Why women will get equal pay and who we will thank for it
Women are capable of achieving amazing feats, and for centuries we've done it without recognition. But now, we're achieving way too much to do it without equal pay.
In the last few months, female voices are getting louder, the discontent over the gender wage gap is getting stronger and we're rallying the way we did decades ago when we wanted the opportunity to vote in America. Today, I woke up to learn that five players from the World Cup-winning U.S. national team have accused the U.S. Soccer Federation of wage discrimination in an action filed with the Equal Employment Opportunity Commission.
Women soccer players want equal pay and they should get it. It's an awesome goal.
The soccer players' lawsuit comes only weeks afters the subject of equal pay in tennis grabbed headlines. It started with awful comments by BNP Paribas Opentournament CEO Raymond Moore said female players in the Women’s Tennis Association “ride on the coattails of the men.” He followed up by suggesting that women should “go down every night on [their] knees and thank God that Roger Federer and Rafa Nadal were born, because they have carried this sport. They really have.” Moore has since issued an official apology for his “erroneous” comments that were in “poor taste.” But Novak Djokovic, the world’s top men’s player, who won on the men’s finals this weekend, added more fuel to the fire, saying that men should “fight for more” money because their matches have more spectators that those played by women.
Serena Williams, wasn't going to take that and fired back, saying “I think Venus, myself, a number of players—if I could tell you every day how many people say they don’t watch tennis unless they’re watching myself or my sister—I couldn’t even bring up that number,” she added.
Serena got her point across. Moore took so much heat for his comments about women's pay that he announced he was stepping down as CEO of the tournament.
Outside of the sports world, the call for fair pay has cropped up in other professions. In my Miami Herald column yesterday, I wrote about young female lawyers in Florida surveyed by the Florida Bar who complained of inequities in compensation in the legal industry. Their collective voices are bringing attention to the issue in the legal community.
And then there is the attention Jennifer Lawrence has brought to equal pay in Hollywood for actresses. In a widely read essay Jennifer addressed wage gap in Hollywood, which was made explicitly clear to her after the Sony hacking scandal revealed she was paid less than her male co-stars in "American Hustle." She wrote that she wasn't so much upset with Sony as she was with herself, believing she "failed as a negotiator." She attributed this failure to "an element of wanting to be liked that influenced my decision to close the deal without a real fight.
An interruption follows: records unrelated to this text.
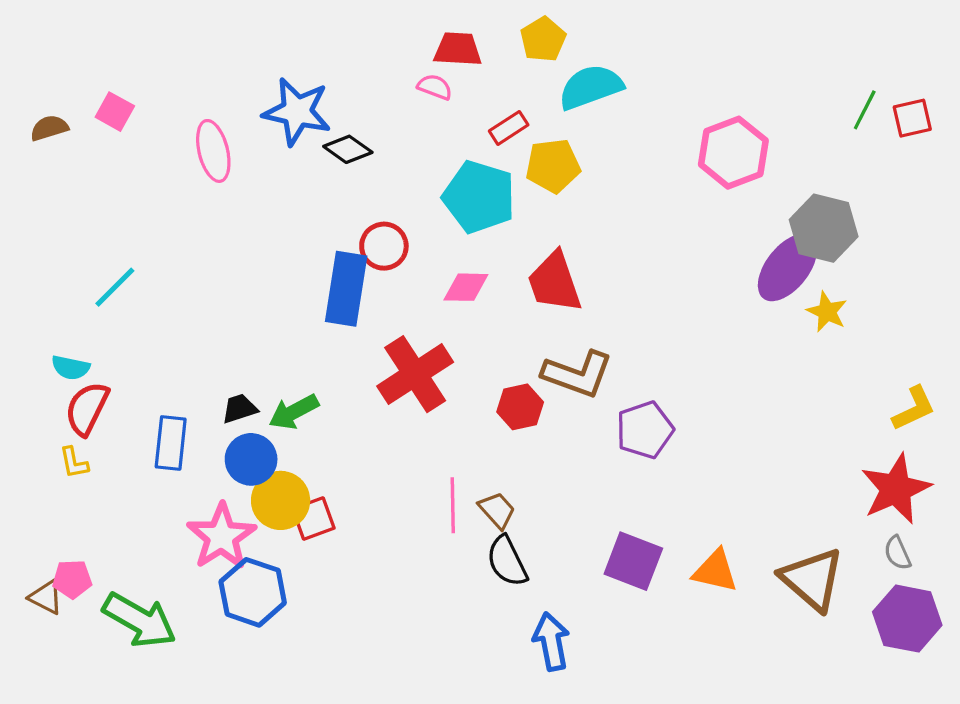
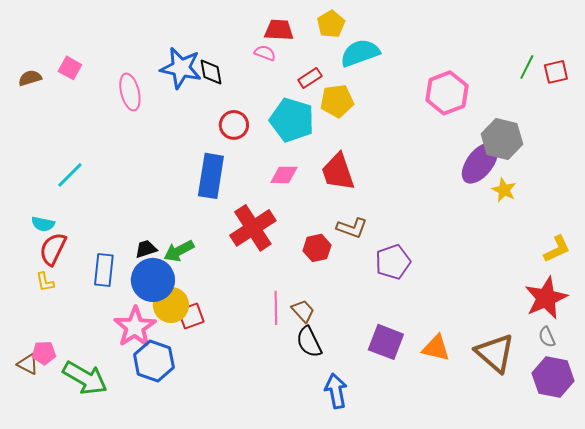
black diamond: (348, 149) -> (211, 72), moved, turned 44
red circle: (384, 246) -> (234, 125), moved
brown L-shape: (578, 374) -> (352, 228), size x0.7
blue circle: (251, 459) -> (153, 280), size x1.4

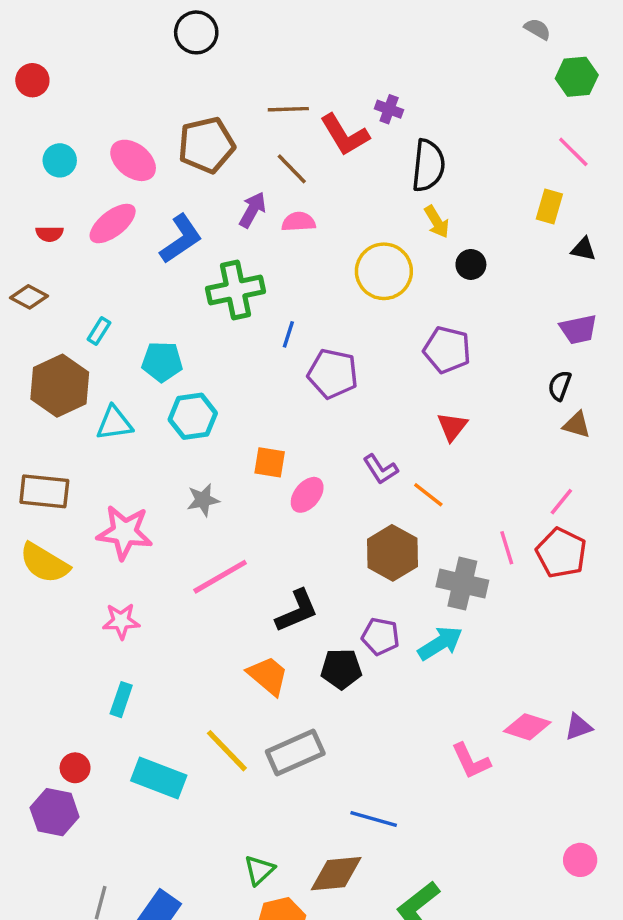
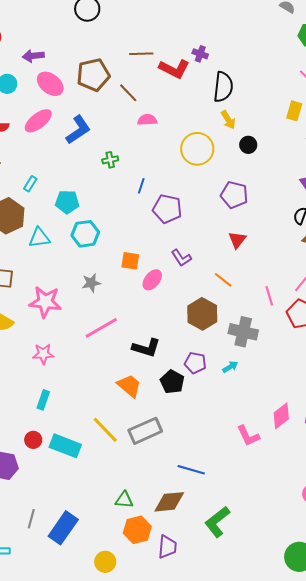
red L-shape: (345, 135) -> (174, 69), turned -32
brown line: (292, 169) -> (128, 93), moved
purple arrow: (253, 210) -> (33, 56), moved, turned -125
green cross: (235, 290) -> (110, 160), size x0.5
purple L-shape: (380, 469) -> (181, 258), moved
pink line: (507, 548) -> (269, 296), moved
black L-shape: (297, 611) -> (146, 348), turned 40
cyan arrow: (440, 643) -> (230, 367), size x0.6
black pentagon: (341, 669) -> (172, 382), turned 30
pink diamond: (527, 727) -> (281, 416), turned -56
red circle: (75, 768) -> (33, 440), moved
green triangle: (259, 870) -> (124, 500), turned 48

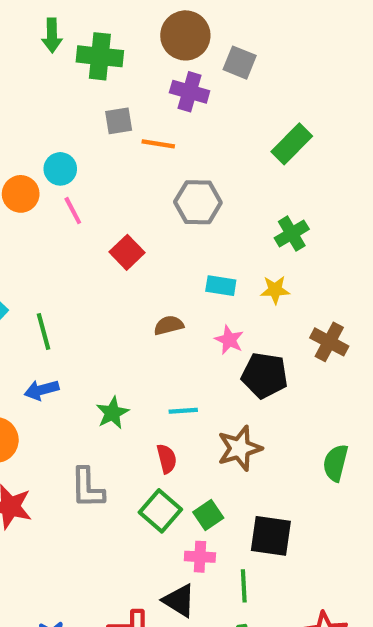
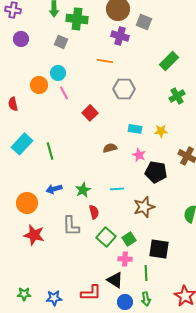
gray square: (119, 121) -> (61, 42), moved, turned 32
green cross: (292, 234) -> (177, 96), moved
blue arrow: (42, 390) -> (54, 189), moved
red semicircle: (167, 459) -> (94, 212), moved

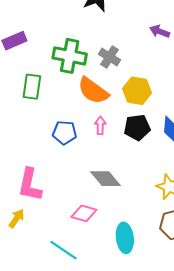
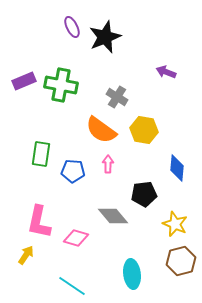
green cross: (70, 56) -> (61, 85), moved
green rectangle: (32, 87) -> (41, 154), moved
black pentagon: (137, 127) -> (144, 194), moved
pink diamond: (84, 213) -> (76, 238), moved

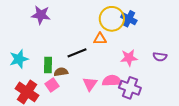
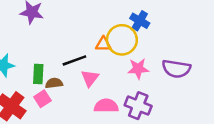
yellow circle: (112, 19) -> (122, 40), moved
purple semicircle: (160, 57) -> (176, 69), size x1.6
pink semicircle: (112, 81) -> (106, 106), moved
pink triangle: (90, 84) -> (90, 78), moved

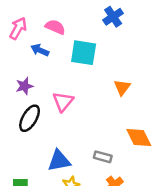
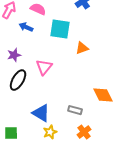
orange triangle: (122, 87) -> (82, 48), moved, turned 32
blue triangle: (59, 161) -> (41, 113), turned 42

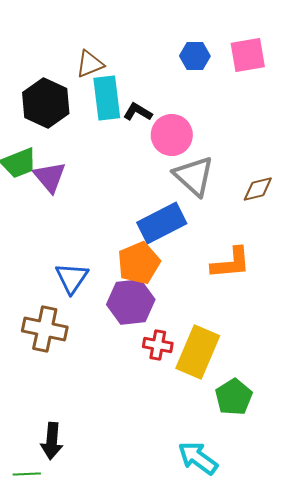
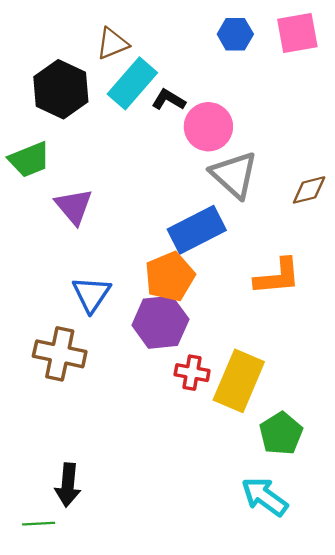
cyan rectangle: (107, 98) -> (132, 83), turned 48
purple triangle: (50, 177) -> (74, 206), moved
cyan arrow: (198, 458) -> (265, 497), moved

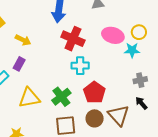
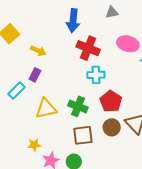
green cross: (61, 97) -> (78, 106), turned -30

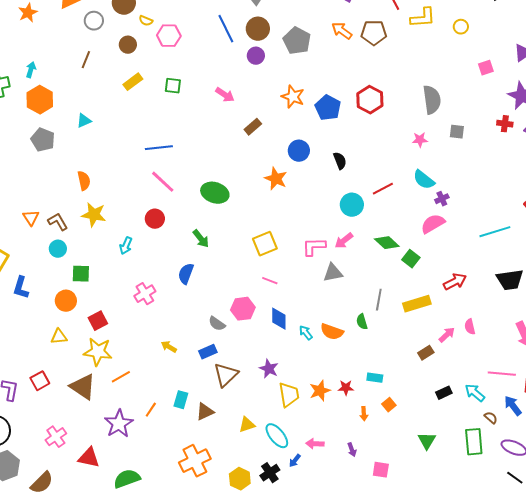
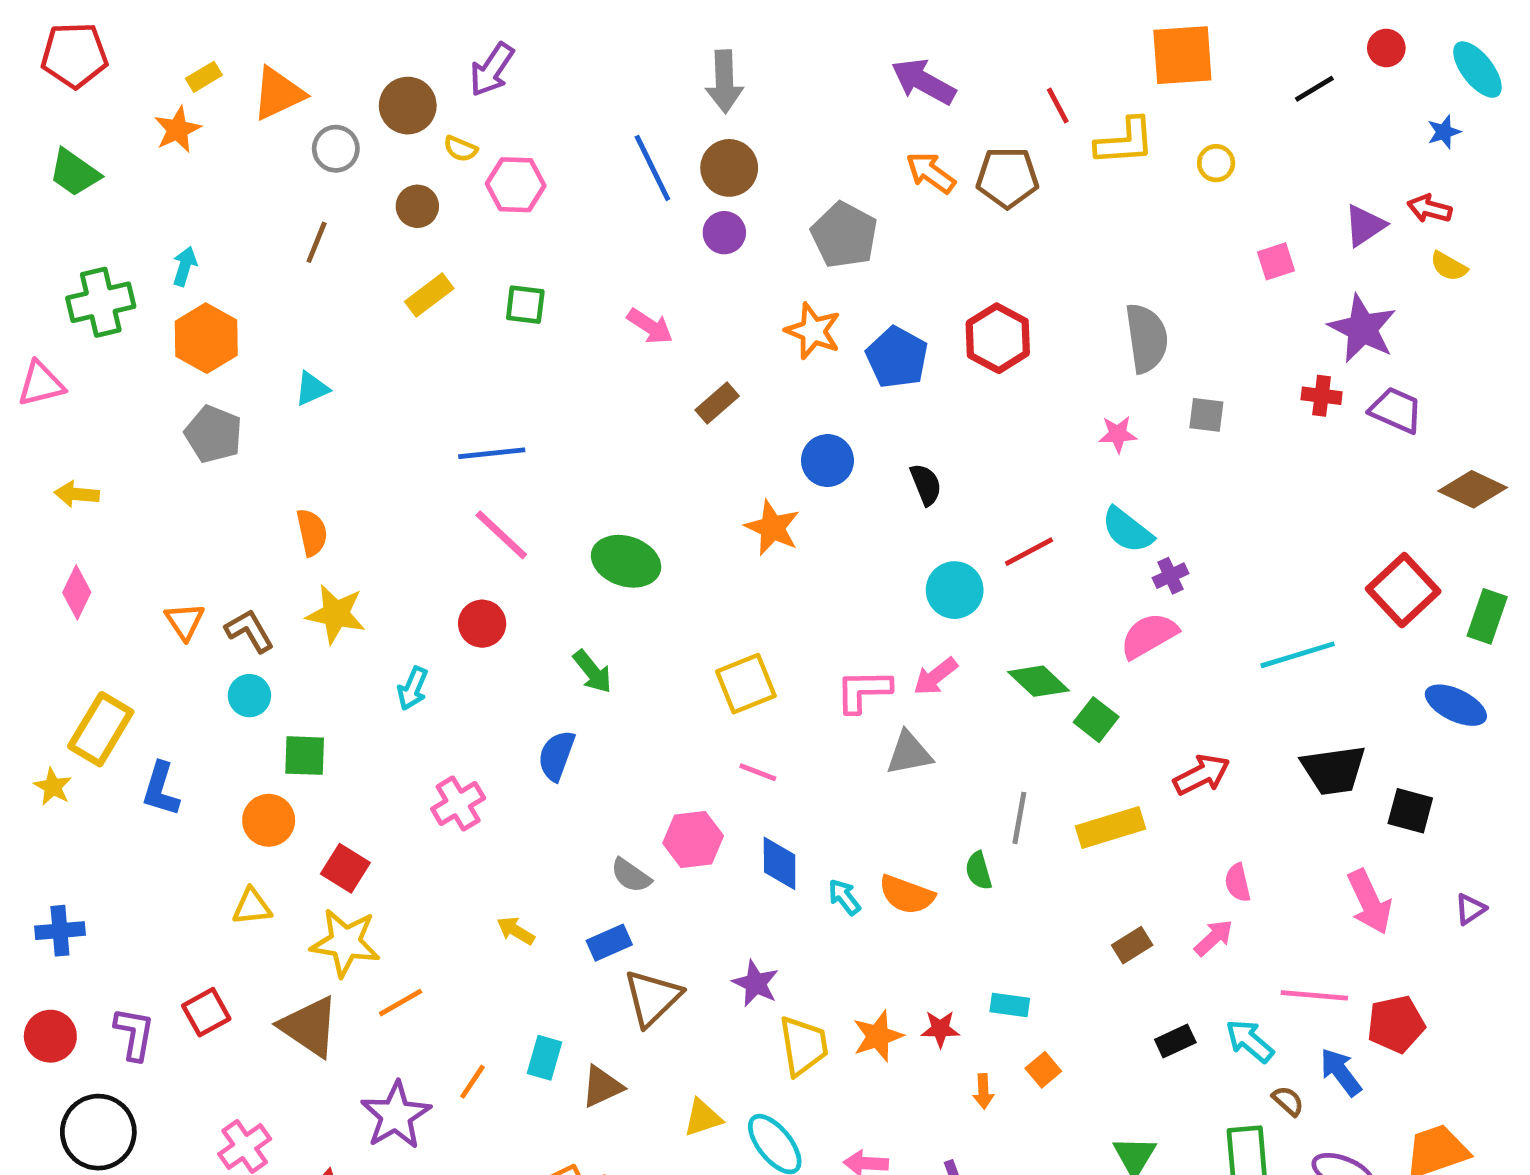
gray pentagon: (297, 41) -> (844, 235), moved
red square: (98, 321) -> (345, 868), turned -30
pink arrow: (447, 335) -> (1214, 938), moved

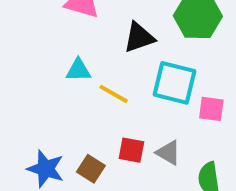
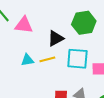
yellow line: (114, 94) -> (47, 59), moved, turned -35

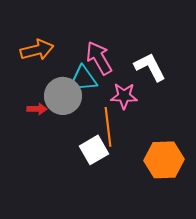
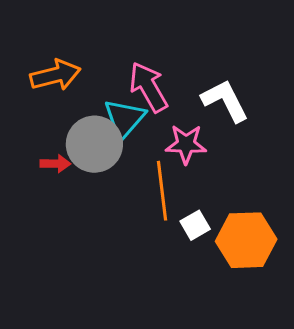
cyan triangle: (83, 79) -> (124, 119), turned -44
white square: (94, 150) -> (195, 225), moved, size x0.7

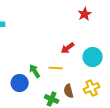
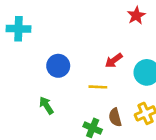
green arrow: (35, 71) -> (46, 105), moved
blue circle: (20, 83) -> (58, 66), moved

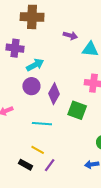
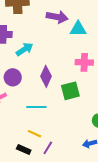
purple arrow: (70, 36) -> (57, 17), size x1.5
purple circle: (31, 86) -> (13, 77), moved
green square: (77, 110) -> (70, 91), turned -30

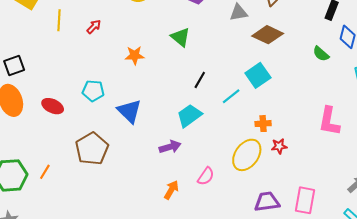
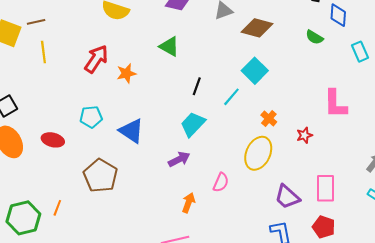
red arrow: (94, 27) -> (96, 59), moved, size x1.8
orange cross: (263, 124) -> (269, 119), turned -35
red star: (279, 146) -> (304, 135), moved
purple trapezoid: (267, 202) -> (287, 197), turned -120

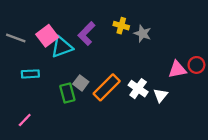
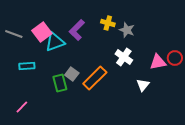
white cross: (138, 89) -> (124, 57), moved

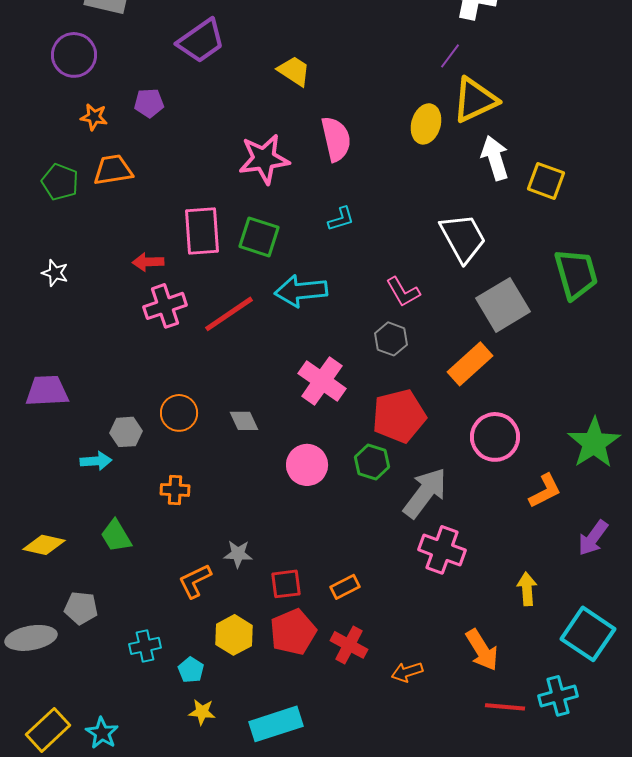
I didn't want to seem 'difficult' or 'spoiled.'"
Her piece sparked not only sparked discussion, it launched the Women Entertaining Change movement in Hollywood in which actresses and female directors are speaking out about fair pay and opportunities for women. The Today Show has been highlighting outspoken women in Hollywood and their demands for an equal playing field.
Women may have gotten the Equal Pay Act in 1963, making it illegal to pay men and women differently for the same type of work, but today, women are still paid, on average, only 78 cents for every dollar a man earns. For women of color, that pay gap is even wider. In 2009, President Obama signed the Lilly Ledbetter Fair Pay Act, intended to restore and improve on equal pay law.
My mother's generation went mostly for jobs that were set aside for women. My generation fought to ascend into careers that had been off limits and we're still fighting to get the leadership positions in businesses that we think we deserve. Now come the millennial women and they assume they are going to be business leaders, law firm partners, world renowned athletes and Oscar winning actresses -- and they want to be paid equally for it. They are speaking out about it -- loudly.
I believe they will be heard.
Not because the men want to hear them, but because they no longer can afford not to hear them. These women are their daughters, their wives, their bosses.They are smart, competent, and increasingly well educated and think big. They are saving lives, directing corporate strategy, winning sports events, bringing audiences to the movie theaters, representing litigants, discovering cures and inspiring the next generation of women who will make a difference in the world.
These young women see that they are sacrificing as much as men and working just as much and they want to be appreciated for it. Not with praise or trophies but with equal treatment and compensation.
Their voices are loud. Their strategies are targeted. Their actions are creating dialogue. I believe the time is now and equal pay is in their grasp.